The Kernel uses AMP approach for schedulers setup. It has dedicated core for Console and WebSocket maintenance channels, dedicated IO CPU cores for data transfer and other cores for task processing. You may statically bind the range of tasks to specific cores, completely avoiding CPU context switching in runtime. The Kernel comes with configuration language where you specify CPU-task affinity during boot.
All tasks or reactors should strive to use limited range of addresses (L1/L2 size when possible) for data cache saturation. To avoid cache collision between core threads the Kernel could be configured to parallel processing non-intersected address ranges.
The heart of the zero-copy low-latency transport system is the set of continuous preallocated ring buffers (called sectors). By the direction there are multi-reader cursor and multi-writer cursor, selecting the direction of data flow. One can specify that cursors should not intersect or be beyond limits of predefined sectors. That is how we allow providing multiple access for several consumers without actual copying the message and using only CAS cursor shifting.
Each CPU core can run one of three type of reactors that run Task, Timer, and IO loopers. There are priority queues for Task reactor and interval trees of Timer reactor.

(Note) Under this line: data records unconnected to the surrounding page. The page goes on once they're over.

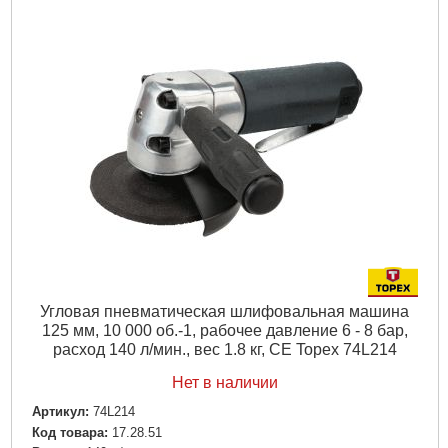
Угловая пневматическая шлифовальная машина
125 мм, 10 000 об.-1, рабочее давление 6 - 8 бар,
расход 140 л/мин., вес 1.8 кг, CE Topex 74L214
Нет в наличии
Артикул:
74L214
Код товара:
17.28.51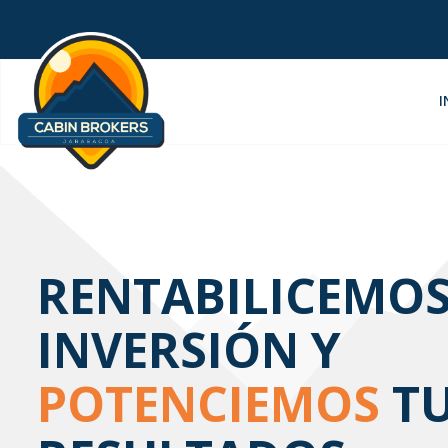
I
RENTABILICEMOS
INVERSIÓN Y
POTENCIEMOS
T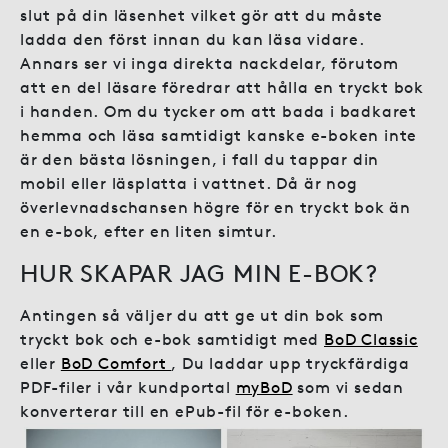
slut på din läsenhet vilket gör att du måste
ladda den först innan du kan läsa vidare.
Annars ser vi inga direkta nackdelar, förutom
att en del läsare föredrar att hålla en tryckt bok
i handen. Om du tycker om att bada i badkaret
hemma och läsa samtidigt kanske e-boken inte
är den bästa lösningen, i fall du tappar din
mobil eller läsplatta i vattnet. Då är nog
överlevnadschansen högre för en tryckt bok än
en e-bok, efter en liten simtur.
HUR SKAPAR JAG MIN E-BOK?
Antingen så väljer du att ge ut din bok som
tryckt bok och e-bok samtidigt med
BoD Classic
eller
BoD Comfort
, Du laddar upp tryckfärdiga
PDF-filer i vår kundportal
myBoD
som vi sedan
konverterar till en ePub-fil för e-boken.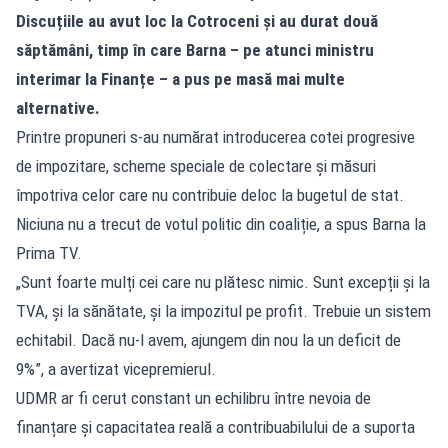
Discuțiile au avut loc la Cotroceni și au durat două
săptămâni, timp în care Barna – pe atunci ministru
interimar la Finanțe – a pus pe masă mai multe
alternative.
Printre propuneri s-au numărat introducerea cotei progresive
de impozitare, scheme speciale de colectare și măsuri
împotriva celor care nu contribuie deloc la bugetul de stat.
Niciuna nu a trecut de votul politic din coaliție, a spus Barna la
Prima TV.
„Sunt foarte mulți cei care nu plătesc nimic. Sunt excepții și la
TVA, și la sănătate, și la impozitul pe profit. Trebuie un sistem
echitabil. Dacă nu-l avem, ajungem din nou la un deficit de
9%”, a avertizat vicepremierul.
UDMR ar fi cerut constant un echilibru între nevoia de
finanțare și capacitatea reală a contribuabilului de a suporta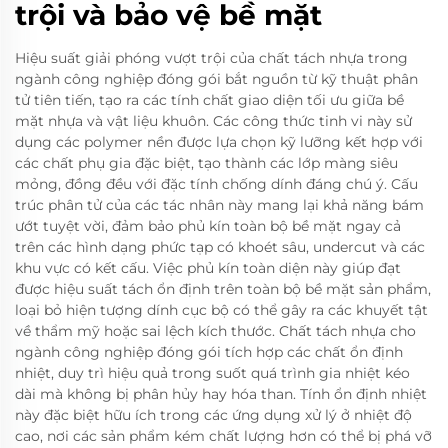
trội và bảo vệ bề mặt
Hiệu suất giải phóng vượt trội của chất tách nhựa trong
ngành công nghiệp đóng gói bắt nguồn từ kỹ thuật phân
tử tiên tiến, tạo ra các tính chất giao diện tối ưu giữa bề
mặt nhựa và vật liệu khuôn. Các công thức tinh vi này sử
dụng các polymer nền được lựa chọn kỹ lưỡng kết hợp với
các chất phụ gia đặc biệt, tạo thành các lớp màng siêu
mỏng, đồng đều với đặc tính chống dính đáng chú ý. Cấu
trúc phân tử của các tác nhân này mang lại khả năng bám
ướt tuyệt vời, đảm bảo phủ kín toàn bộ bề mặt ngay cả
trên các hình dạng phức tạp có khoét sâu, undercut và các
khu vực có kết cấu. Việc phủ kín toàn diện này giúp đạt
được hiệu suất tách ổn định trên toàn bộ bề mặt sản phẩm,
loại bỏ hiện tượng dính cục bộ có thể gây ra các khuyết tật
về thẩm mỹ hoặc sai lệch kích thước. Chất tách nhựa cho
ngành công nghiệp đóng gói tích hợp các chất ổn định
nhiệt, duy trì hiệu quả trong suốt quá trình gia nhiệt kéo
dài mà không bị phân hủy hay hóa than. Tính ổn định nhiệt
này đặc biệt hữu ích trong các ứng dụng xử lý ở nhiệt độ
cao, nơi các sản phẩm kém chất lượng hơn có thể bị phá vỡ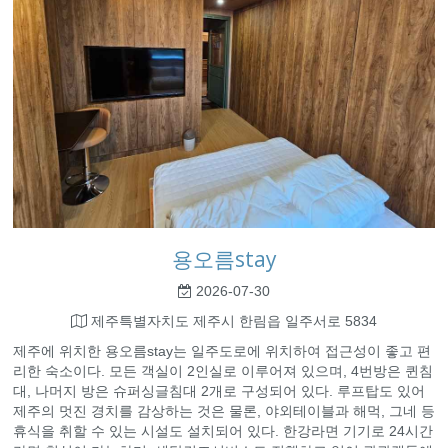
용오름stay
2026-07-30
제주특별자치도 제주시 한림읍 일주서로 5834
제주에 위치한 용오름stay는 일주도로에 위치하여 접근성이 좋고 편
리한 숙소이다. 모든 객실이 2인실로 이루어져 있으며, 4번방은 퀸침
대, 나머지 방은 슈퍼싱글침대 2개로 구성되어 있다. 루프탑도 있어
제주의 멋진 경치를 감상하는 것은 물론, 야외테이블과 해먹, 그네 등
휴식을 취할 수 있는 시설도 설치되어 있다. 한강라면 기기로 24시간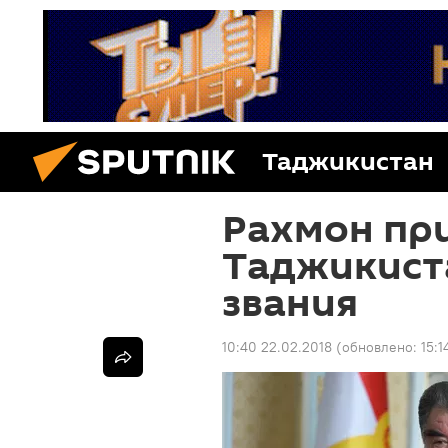
Таджикистан
Рахмон пр
Таджикист
звания
10:40 22.02.2018
(обновлено:
15:1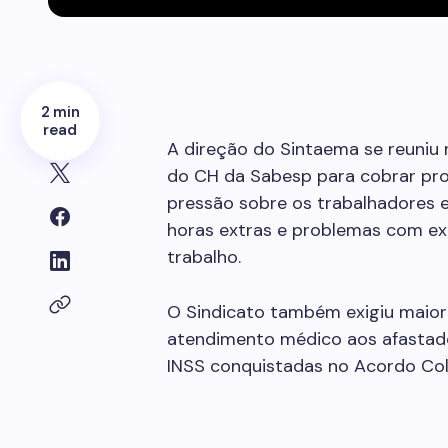
2 min
read
A direção do Sintaema se reuniu 
do CH da Sabesp para cobrar pro
pressão sobre os trabalhadores 
horas extras e problemas com ex
trabalho.
O Sindicato também exigiu maior 
atendimento médico aos afastad
INSS conquistadas no Acordo Col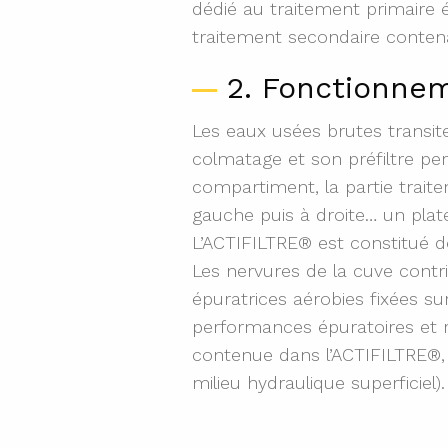
dédié au traitement primaire 
traitement secondaire contenan
2. Fonctionne
Les eaux usées brutes transit
colmatage et son préfiltre pe
compartiment, la partie trait
gauche puis à droite… un plate
L’ACTIFILTRE® est constitué de
Les nervures de la cuve contri
épuratrices aérobies fixées su
performances épuratoires et ré
contenue dans l’ACTIFILTRE®, v
milieu hydraulique superficiel).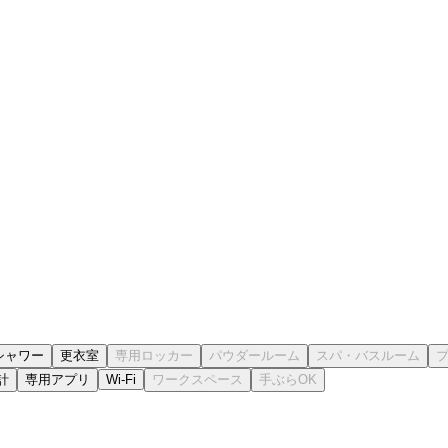
シャワー
更衣室
計
専用アプリ
Wi-Fi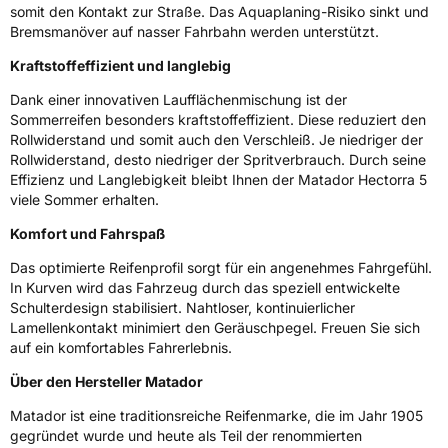
Zustand
Neureifen
somit den Kontakt zur Straße. Das Aquaplaning-Risiko sinkt und
Bremsmanöver auf nasser Fahrbahn werden unterstützt.
Verstärkt
XL
Kraftstoffeffizient und langlebig
Dank einer innovativen Laufflächenmischung ist der
EU Label
Sommerreifen besonders kraftstoffeffizient. Diese reduziert den
Rollwiderstand und somit auch den Verschleiß. Je niedriger der
Effizienz
C
Rollwiderstand, desto niedriger der Spritverbrauch. Durch seine
Effizienz und Langlebigkeit bleibt Ihnen der Matador Hectorra 5
viele Sommer erhalten.
Nasshaftung
B
Komfort und Fahrspaß
Rollgeräusch (Klasse)
B
Das optimierte Reifenprofil sorgt für ein angenehmes Fahrgefühl.
In Kurven wird das Fahrzeug durch das speziell entwickelte
Rollgeräusch (dB)
72
Schulterdesign stabilisiert. Nahtloser, kontinuierlicher
Fahrzeugklasse
C1
Lamellenkontakt minimiert den Geräuschpegel. Freuen Sie sich
auf ein komfortables Fahrerlebnis.
3PMSF / Schneeflockensymbol / Alpine-Symbol
Nein
Über den Hersteller Matador
Matador ist eine traditionsreiche Reifenmarke, die im Jahr 1905
EPREL ID
1396103
gegründet wurde und heute als Teil der renommierten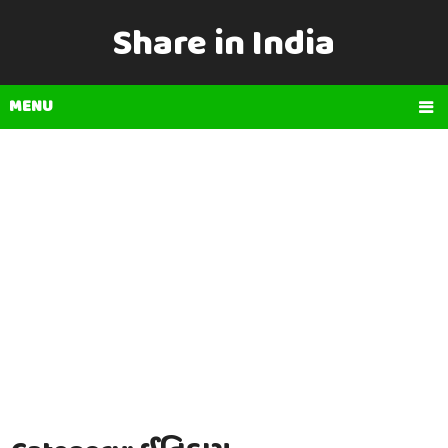
Share in India
MENU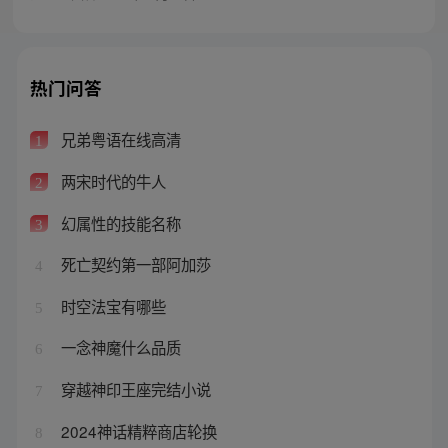
热门问答
兄弟粤语在线高清
1
两宋时代的牛人
2
幻属性的技能名称
3
死亡契约第一部阿加莎
4
时空法宝有哪些
5
一念神魔什么品质
6
穿越神印王座完结小说
7
2024神话精粹商店轮换
8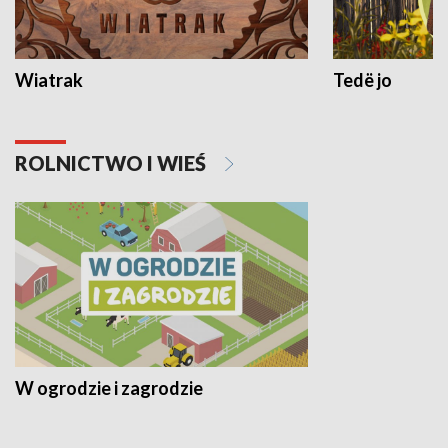
Wiatrak
Tedë jo
ROLNICTWO I WIEŚ
W ogrodzie i zagrodzie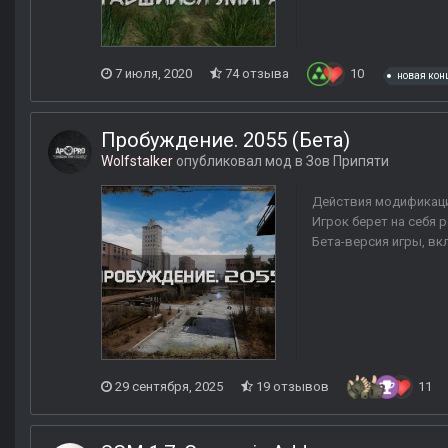
7 июля, 2020
74 отзыва
10
новая кон
Пробуждение. 2055 (Бета)
Wolfstalker
опубликовал мод в
Зов Припяти
Действия модификаци
Игрок берет на себя 
Бета-версия игры, вк
29 сентября, 2025
19 отзывов
11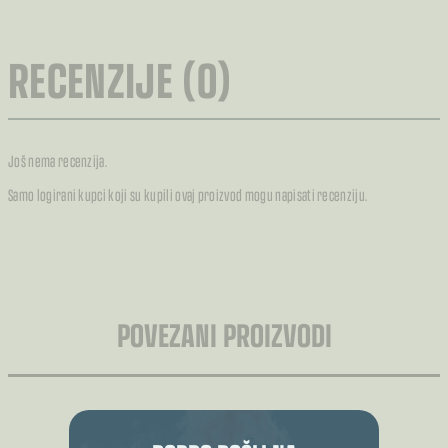
RECENZIJE (0)
Još nema recenzija.
Samo logirani kupci koji su kupili ovaj proizvod mogu napisati recenziju.
POVEZANI PROIZVODI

The common way to interact with tasks is to use queues that are implemented as circular buffers with CAS cursors. But it is also possible to direct communication with any given reactor by sending InterCore Bus system messages. Such messages are spawn and timer events. You can extend InterCore bus protocol to send reactor-wide events applying custom filters to schedulable streams.
The network server is an IO reactor that can handle multiple connections and based on Linux/BSD/Windows polling flavors.
Different types of schedulable entities like Timers, Tasks, and IO events has a different type of selectors that provides prescheduled selection of poll-able sequence.
Task reactor is able to run Rust and O-CPS Tasks. O-CPS Task can be two types: Infinite and Finite. The sample of an inifinite task is a zero task spawned during Boot. It configures the Host VM and is always available from both WebSockets and Console.